• INFORMATION PROVIDED:
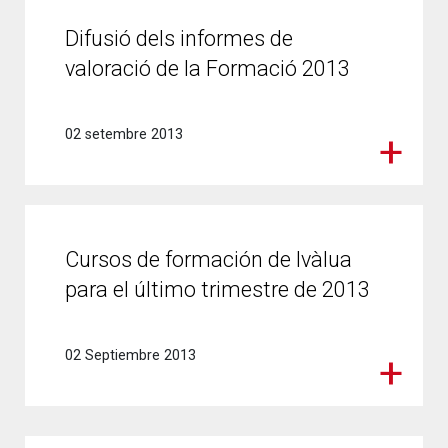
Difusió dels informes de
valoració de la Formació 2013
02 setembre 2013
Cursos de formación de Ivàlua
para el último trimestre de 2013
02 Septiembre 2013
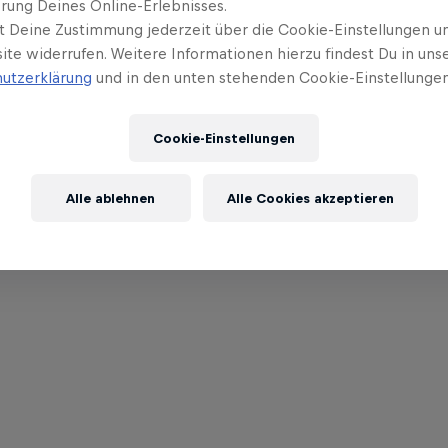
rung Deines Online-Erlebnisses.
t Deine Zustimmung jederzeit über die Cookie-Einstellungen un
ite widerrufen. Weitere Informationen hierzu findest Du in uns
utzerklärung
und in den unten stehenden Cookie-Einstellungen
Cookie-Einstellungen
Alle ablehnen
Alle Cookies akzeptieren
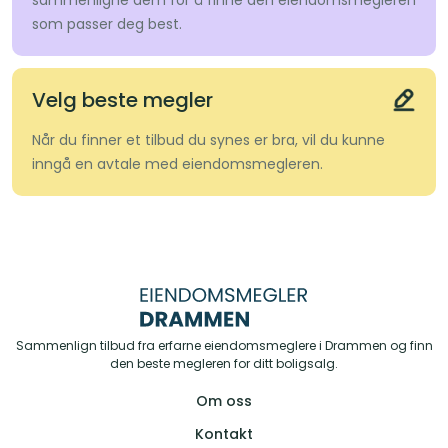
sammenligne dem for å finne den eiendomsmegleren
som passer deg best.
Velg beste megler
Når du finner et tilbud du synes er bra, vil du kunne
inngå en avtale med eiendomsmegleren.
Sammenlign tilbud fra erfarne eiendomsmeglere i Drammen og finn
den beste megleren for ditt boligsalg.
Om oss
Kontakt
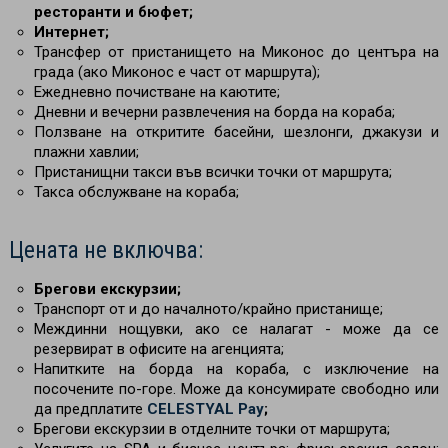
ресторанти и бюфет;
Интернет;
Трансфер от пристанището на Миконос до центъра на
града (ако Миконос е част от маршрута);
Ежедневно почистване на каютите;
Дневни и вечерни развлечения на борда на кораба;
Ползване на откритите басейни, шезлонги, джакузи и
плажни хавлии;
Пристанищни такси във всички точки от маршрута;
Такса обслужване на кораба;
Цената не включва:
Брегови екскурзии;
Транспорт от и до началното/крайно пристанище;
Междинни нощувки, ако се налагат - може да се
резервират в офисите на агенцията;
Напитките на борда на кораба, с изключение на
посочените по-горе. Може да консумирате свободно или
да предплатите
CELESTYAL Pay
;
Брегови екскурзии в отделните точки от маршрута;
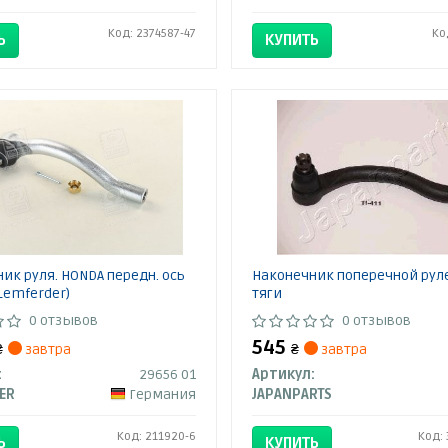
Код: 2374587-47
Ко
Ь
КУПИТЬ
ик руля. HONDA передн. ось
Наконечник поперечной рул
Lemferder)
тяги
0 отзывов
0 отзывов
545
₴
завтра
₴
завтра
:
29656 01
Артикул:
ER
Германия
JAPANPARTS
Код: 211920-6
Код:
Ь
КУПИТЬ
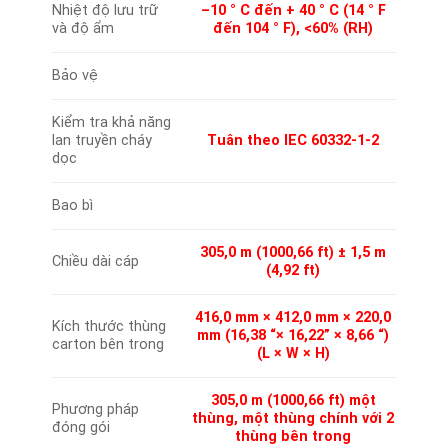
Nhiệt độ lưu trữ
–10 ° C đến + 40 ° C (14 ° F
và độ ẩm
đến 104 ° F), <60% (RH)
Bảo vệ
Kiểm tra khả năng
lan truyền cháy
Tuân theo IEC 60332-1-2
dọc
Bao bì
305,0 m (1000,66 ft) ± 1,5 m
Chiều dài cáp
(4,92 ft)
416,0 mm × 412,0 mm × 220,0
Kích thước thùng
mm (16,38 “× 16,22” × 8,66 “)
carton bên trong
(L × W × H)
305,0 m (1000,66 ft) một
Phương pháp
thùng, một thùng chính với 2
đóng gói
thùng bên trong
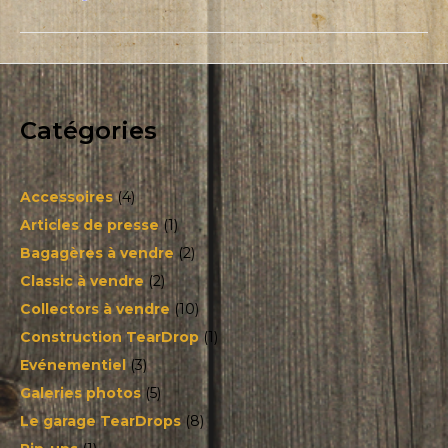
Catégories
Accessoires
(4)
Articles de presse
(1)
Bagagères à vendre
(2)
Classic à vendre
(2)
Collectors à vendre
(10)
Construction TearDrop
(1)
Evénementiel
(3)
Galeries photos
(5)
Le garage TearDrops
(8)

• JOB: Go through the lines above. Select every one that has the string "Брегови".

• EXPECTED ANSWER:
Брегови екскурзии;
Брегови екскурзии в отделните точки от маршрута;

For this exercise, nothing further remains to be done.